- **Instructions to follow**
Tell how many lines in the data below include the word "Silvestre". The answer is the number only.

--- Input records ---

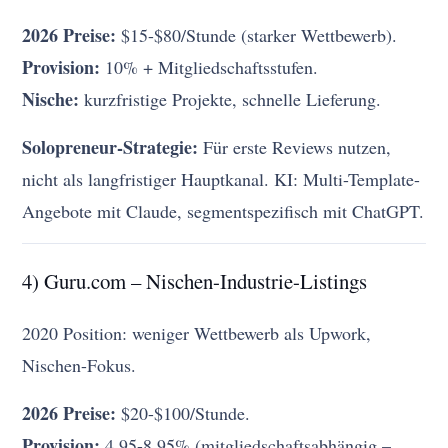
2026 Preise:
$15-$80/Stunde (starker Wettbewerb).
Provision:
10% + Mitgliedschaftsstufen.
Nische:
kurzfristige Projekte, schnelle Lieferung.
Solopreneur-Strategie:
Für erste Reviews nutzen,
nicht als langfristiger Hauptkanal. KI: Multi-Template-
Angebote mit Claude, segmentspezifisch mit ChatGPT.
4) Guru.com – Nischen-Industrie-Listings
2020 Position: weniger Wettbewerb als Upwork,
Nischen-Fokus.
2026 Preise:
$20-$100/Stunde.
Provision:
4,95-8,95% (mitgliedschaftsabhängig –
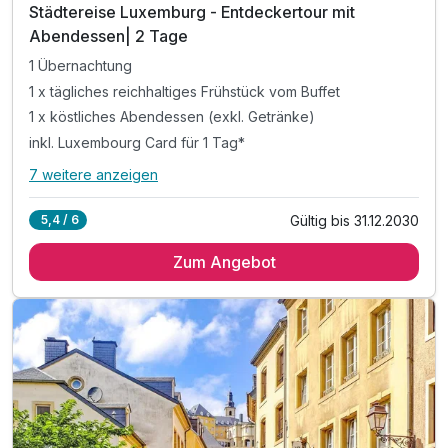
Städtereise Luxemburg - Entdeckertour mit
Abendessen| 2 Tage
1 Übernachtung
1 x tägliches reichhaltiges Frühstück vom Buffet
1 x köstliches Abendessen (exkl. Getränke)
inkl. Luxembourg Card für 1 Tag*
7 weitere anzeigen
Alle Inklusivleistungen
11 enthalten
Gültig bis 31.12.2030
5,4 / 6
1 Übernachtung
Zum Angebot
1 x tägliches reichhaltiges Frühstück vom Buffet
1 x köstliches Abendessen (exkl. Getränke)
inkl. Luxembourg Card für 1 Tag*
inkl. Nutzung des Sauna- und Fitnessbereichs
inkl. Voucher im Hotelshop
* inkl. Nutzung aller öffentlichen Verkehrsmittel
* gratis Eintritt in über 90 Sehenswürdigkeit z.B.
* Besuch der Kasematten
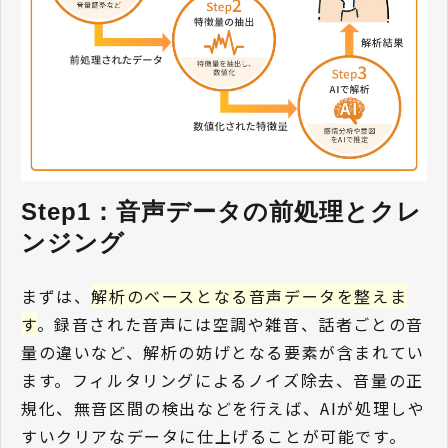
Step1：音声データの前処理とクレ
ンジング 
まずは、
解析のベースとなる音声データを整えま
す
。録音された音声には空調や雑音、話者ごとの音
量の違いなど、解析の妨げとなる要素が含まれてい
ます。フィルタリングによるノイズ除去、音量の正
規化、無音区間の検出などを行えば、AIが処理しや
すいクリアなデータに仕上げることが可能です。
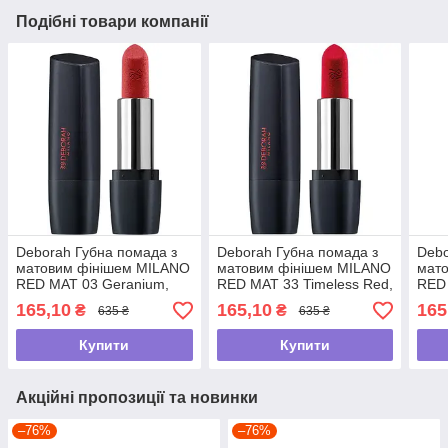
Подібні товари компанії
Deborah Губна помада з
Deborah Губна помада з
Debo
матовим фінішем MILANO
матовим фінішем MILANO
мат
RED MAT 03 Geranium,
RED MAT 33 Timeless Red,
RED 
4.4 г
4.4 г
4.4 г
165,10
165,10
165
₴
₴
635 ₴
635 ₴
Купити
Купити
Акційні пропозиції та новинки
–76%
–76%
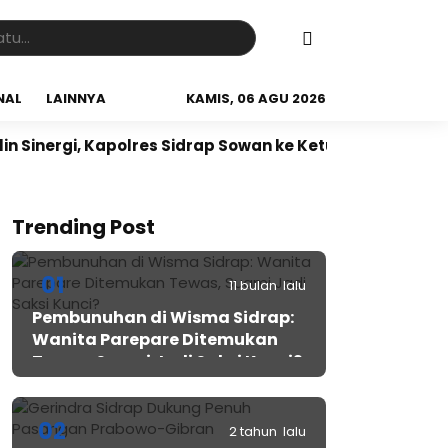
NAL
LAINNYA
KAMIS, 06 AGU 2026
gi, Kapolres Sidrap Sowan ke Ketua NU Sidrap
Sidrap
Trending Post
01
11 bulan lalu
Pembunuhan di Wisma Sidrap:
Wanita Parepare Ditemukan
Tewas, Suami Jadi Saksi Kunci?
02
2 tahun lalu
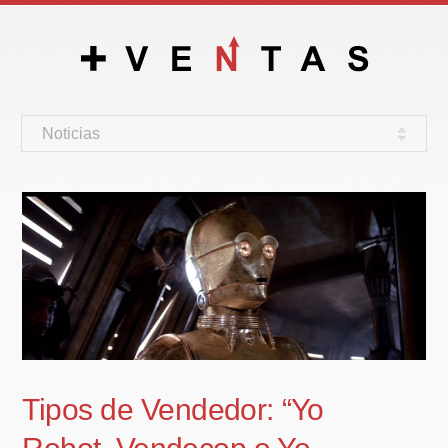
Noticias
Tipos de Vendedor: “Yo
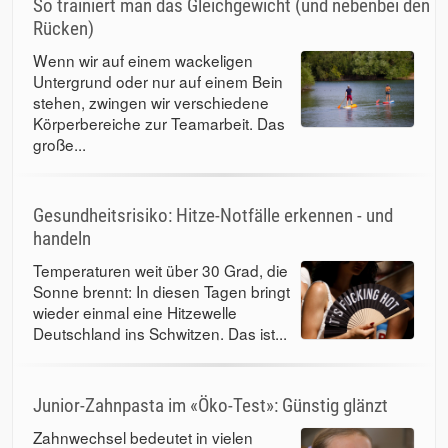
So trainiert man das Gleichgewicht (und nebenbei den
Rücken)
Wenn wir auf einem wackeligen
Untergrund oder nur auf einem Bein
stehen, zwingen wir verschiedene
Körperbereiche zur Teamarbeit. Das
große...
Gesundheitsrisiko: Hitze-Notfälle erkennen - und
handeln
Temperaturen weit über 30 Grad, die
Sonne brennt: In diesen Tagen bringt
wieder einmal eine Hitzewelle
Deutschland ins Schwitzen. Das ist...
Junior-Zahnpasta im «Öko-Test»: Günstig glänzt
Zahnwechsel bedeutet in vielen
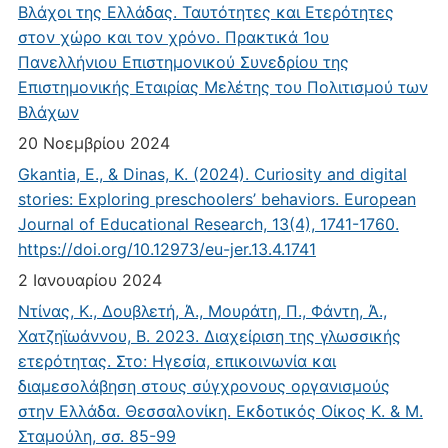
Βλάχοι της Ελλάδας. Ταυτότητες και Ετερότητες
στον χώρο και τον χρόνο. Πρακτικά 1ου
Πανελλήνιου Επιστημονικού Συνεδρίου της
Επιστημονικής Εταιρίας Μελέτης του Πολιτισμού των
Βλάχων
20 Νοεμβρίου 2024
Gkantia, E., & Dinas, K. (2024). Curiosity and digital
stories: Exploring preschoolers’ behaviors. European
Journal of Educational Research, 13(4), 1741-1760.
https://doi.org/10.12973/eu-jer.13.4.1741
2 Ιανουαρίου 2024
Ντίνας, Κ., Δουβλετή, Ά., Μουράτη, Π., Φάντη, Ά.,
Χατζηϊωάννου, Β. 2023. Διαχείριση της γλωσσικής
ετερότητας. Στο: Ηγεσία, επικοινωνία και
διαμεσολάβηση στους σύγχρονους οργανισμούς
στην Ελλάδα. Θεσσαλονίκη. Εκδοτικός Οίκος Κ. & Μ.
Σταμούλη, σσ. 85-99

---
--- Input records ---

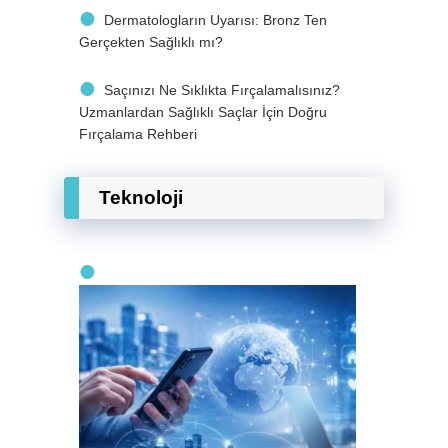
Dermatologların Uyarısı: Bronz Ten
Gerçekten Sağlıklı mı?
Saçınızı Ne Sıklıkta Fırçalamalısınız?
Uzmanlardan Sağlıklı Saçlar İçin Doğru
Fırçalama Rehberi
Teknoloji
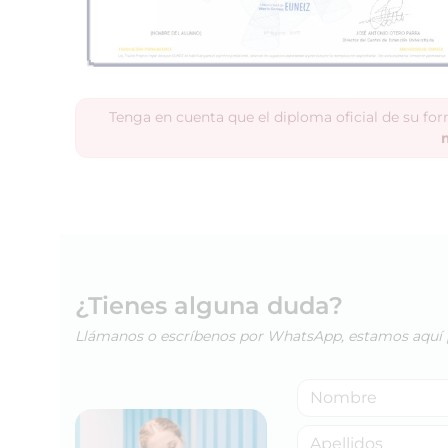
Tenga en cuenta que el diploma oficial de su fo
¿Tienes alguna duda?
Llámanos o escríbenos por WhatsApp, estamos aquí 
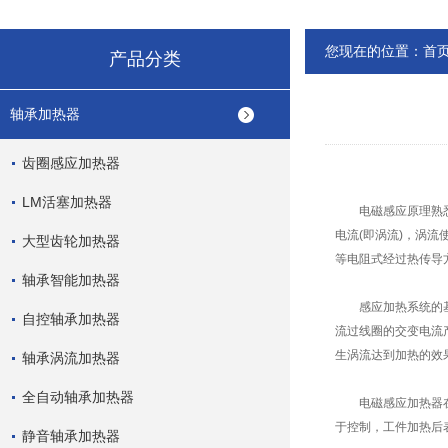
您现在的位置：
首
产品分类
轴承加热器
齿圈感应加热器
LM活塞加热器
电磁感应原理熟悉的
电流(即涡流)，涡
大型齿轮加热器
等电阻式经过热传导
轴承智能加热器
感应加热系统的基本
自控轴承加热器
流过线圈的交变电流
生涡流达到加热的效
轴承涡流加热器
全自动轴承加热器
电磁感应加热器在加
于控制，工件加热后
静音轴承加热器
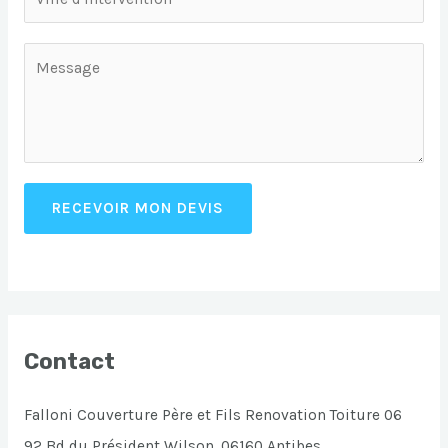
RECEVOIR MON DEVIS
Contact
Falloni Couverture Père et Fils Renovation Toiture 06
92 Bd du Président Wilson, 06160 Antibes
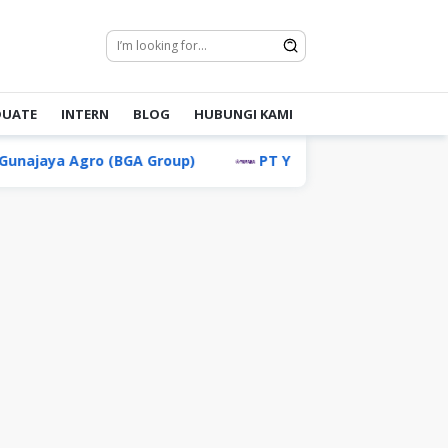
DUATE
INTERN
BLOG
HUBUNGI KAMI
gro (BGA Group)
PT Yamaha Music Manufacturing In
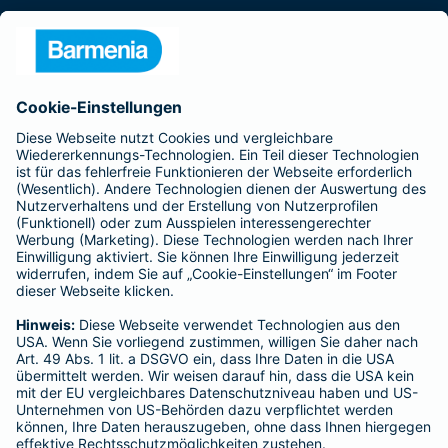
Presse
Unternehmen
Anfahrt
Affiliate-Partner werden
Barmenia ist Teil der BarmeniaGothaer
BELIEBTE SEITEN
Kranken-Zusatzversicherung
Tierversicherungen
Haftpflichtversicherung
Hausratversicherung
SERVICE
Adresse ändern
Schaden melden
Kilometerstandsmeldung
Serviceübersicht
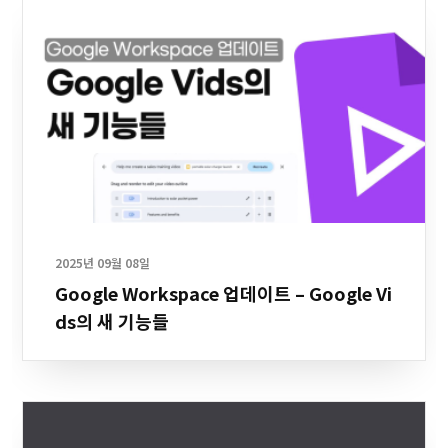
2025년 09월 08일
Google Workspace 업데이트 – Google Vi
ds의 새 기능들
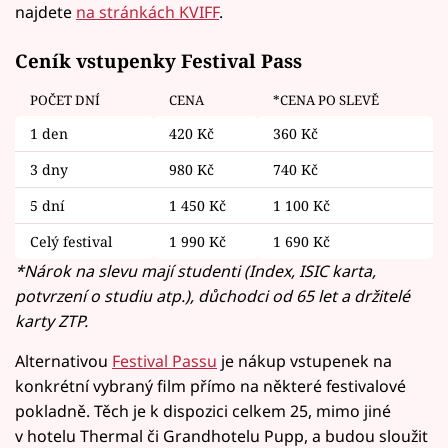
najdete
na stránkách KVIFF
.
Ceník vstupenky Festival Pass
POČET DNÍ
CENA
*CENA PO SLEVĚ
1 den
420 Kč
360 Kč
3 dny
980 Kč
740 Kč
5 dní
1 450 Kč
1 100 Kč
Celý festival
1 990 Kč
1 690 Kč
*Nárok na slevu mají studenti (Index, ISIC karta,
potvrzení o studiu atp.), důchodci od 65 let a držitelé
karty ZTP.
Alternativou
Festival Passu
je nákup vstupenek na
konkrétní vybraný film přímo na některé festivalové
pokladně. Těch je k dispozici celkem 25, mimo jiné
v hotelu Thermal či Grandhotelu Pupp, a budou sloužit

---
--- Input records ---

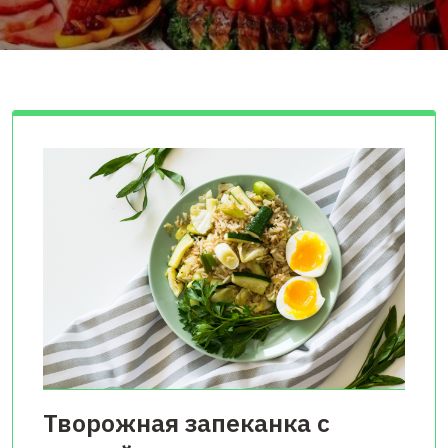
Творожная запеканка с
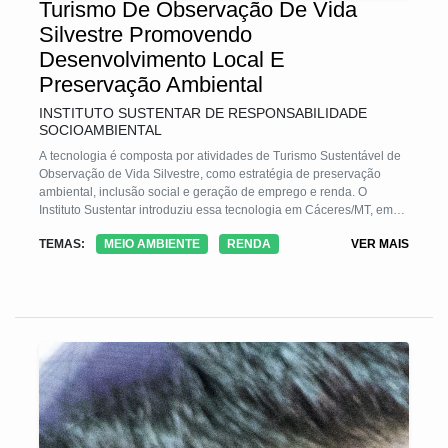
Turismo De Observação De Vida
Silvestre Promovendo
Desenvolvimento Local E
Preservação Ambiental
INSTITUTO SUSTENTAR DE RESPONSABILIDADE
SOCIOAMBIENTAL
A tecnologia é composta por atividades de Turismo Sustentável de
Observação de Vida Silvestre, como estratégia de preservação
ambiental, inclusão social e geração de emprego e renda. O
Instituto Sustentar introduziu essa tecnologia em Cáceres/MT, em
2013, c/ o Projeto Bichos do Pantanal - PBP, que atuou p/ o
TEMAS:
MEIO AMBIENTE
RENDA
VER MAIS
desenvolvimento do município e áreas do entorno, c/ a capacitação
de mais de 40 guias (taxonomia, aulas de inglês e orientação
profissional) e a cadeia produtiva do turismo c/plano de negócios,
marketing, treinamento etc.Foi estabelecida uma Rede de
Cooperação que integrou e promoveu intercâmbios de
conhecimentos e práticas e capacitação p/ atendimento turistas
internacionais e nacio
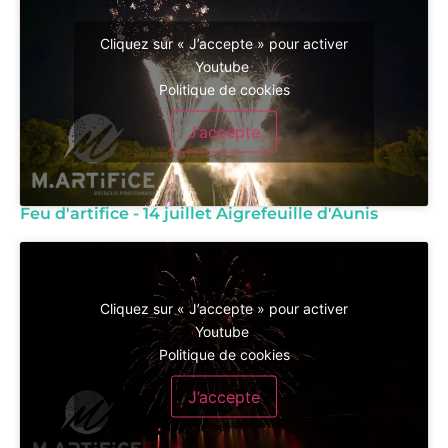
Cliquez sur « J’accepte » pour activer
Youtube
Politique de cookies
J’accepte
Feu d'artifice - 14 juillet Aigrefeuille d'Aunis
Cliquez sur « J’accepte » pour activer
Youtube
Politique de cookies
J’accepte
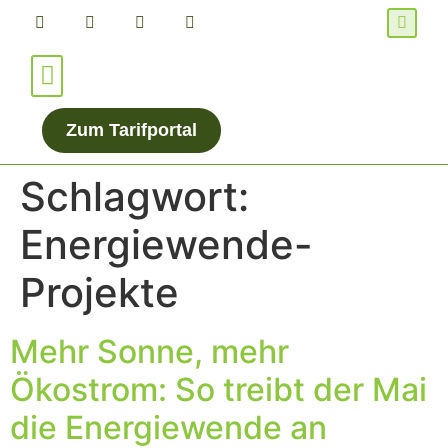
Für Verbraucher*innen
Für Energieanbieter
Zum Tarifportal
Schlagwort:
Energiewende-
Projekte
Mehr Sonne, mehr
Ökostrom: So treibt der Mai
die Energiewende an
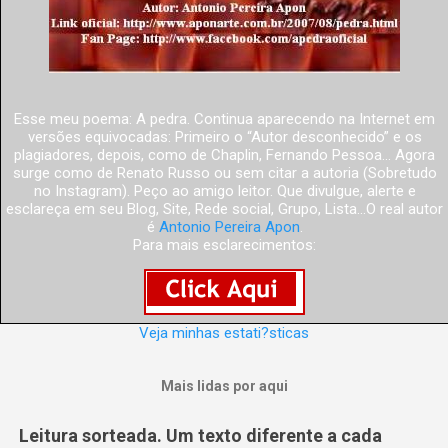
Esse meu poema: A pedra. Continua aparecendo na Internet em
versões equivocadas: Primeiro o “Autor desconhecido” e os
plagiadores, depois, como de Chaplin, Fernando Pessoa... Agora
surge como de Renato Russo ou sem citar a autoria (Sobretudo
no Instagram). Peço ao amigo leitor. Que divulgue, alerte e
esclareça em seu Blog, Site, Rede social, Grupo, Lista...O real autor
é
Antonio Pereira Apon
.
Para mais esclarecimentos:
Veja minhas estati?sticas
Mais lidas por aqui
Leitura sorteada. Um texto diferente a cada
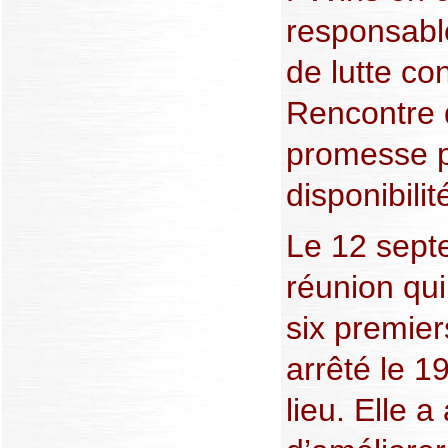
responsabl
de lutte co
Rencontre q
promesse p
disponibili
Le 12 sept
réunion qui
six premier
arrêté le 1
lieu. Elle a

---

- **Answer box**
2